The reporters were detained on Tuesday night, days before Cambodia's main opposition party was dissolved over accusations it conspired with the US in a treason plot.
That case was blasted by Washington as baseless and decried by rights groups as hastening the country's descent into a de facto one-party state under premier Hun Sen.
The ruling followed months of legal attacks aimed at silencing Hun Sen's political rivals, outspoken NGOS and independent media. Radio Free Asia was forced to shut its office after 20 years due to a series of threats.
The former RFA journalists -- Oun Chhin and Yeang Sothearin -- now face up to 15 years in jail for allegedly running an illegal media studio from a guesthouse in the capital, according to police.
Phnom Penh Municipal Court decided to charge them with providing a foreign state information that is destructive to the national defence", said court spokesman Ly Sophana.
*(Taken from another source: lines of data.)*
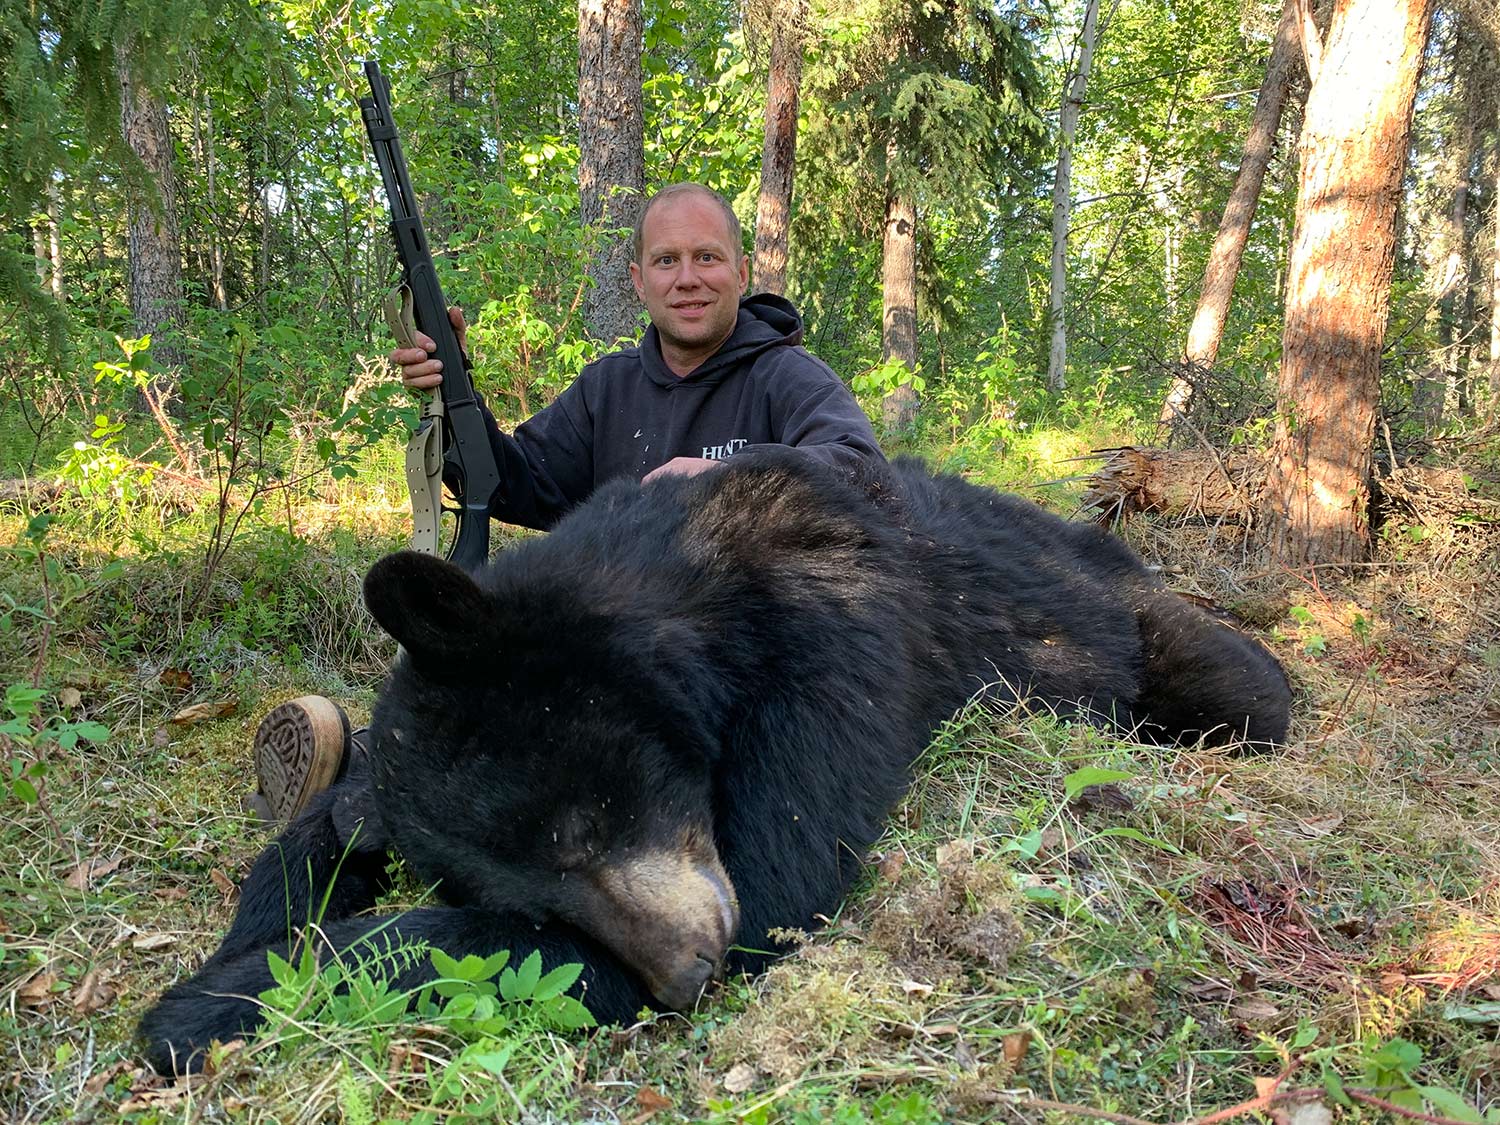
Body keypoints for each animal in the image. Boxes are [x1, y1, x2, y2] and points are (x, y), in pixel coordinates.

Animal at [141, 453, 1290, 1080]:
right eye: (519, 891)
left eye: (578, 823)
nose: (687, 972)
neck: (699, 593)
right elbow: (343, 825)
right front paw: (263, 920)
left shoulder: (834, 637)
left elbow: (782, 873)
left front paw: (207, 1004)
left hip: (1144, 631)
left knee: (1243, 690)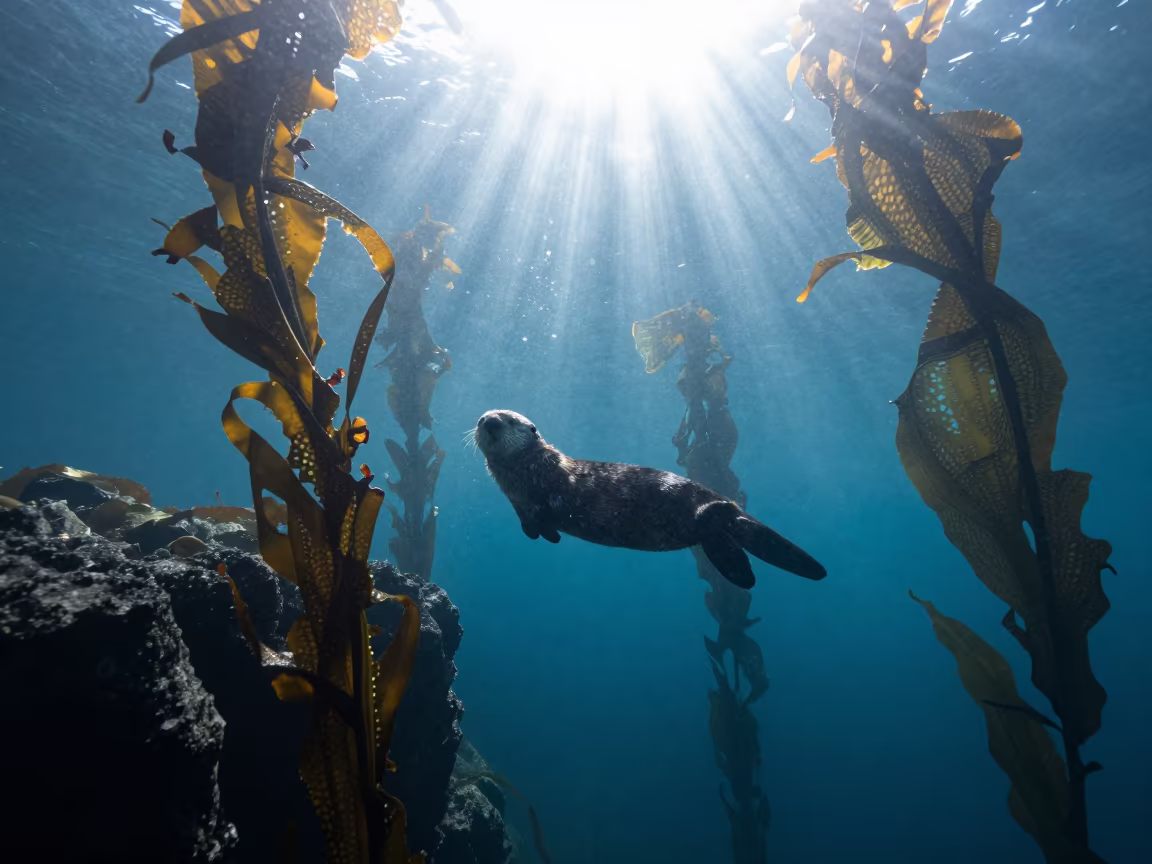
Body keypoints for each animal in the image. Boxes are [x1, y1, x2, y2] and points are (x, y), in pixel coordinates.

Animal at [472, 409, 826, 588]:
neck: (527, 474)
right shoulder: (519, 506)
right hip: (709, 539)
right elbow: (532, 528)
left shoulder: (554, 484)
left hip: (682, 499)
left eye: (510, 420)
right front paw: (547, 535)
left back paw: (725, 506)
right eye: (481, 419)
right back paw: (742, 570)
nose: (489, 422)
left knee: (716, 516)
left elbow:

Hun Sen, a firebrand ultra-nationalist in power since 1985, has been leaning heavily on anti-American rhetoric to justify the unprecedented clampdown on critics before elections in 2018 which he is now guaranteed to win. His allegations of a US-backed coup plot have sent relations with Washington into a tailspin.
Yesterday, Washington demanded the immediate reversal of the ruling against the opposition party, which it said had stripped next year's election of any legitimacy. A spokesman for Hun Sen's ruling party said the country would be fine without American backing.
The widening rift is the latest chapter in a complex history between the two nations.
After pummelling Cambodia with bombs during the Vietnam War, the US went on to become one of its biggest donors as the kingdom rebuilt from the ashes of the brutal Khmer Rouge era of 1975-79.
But America's influence has waned significantly in recent years as China muscles into Southeast Asia, propping up authoritarian leaders like Hun Sen with aid and investment free of pressure to safeguard human rights.
Critics say Beijing's backing has given Hun Sen the confidence to drop even the facade of respecting a free press and other democratic institutions.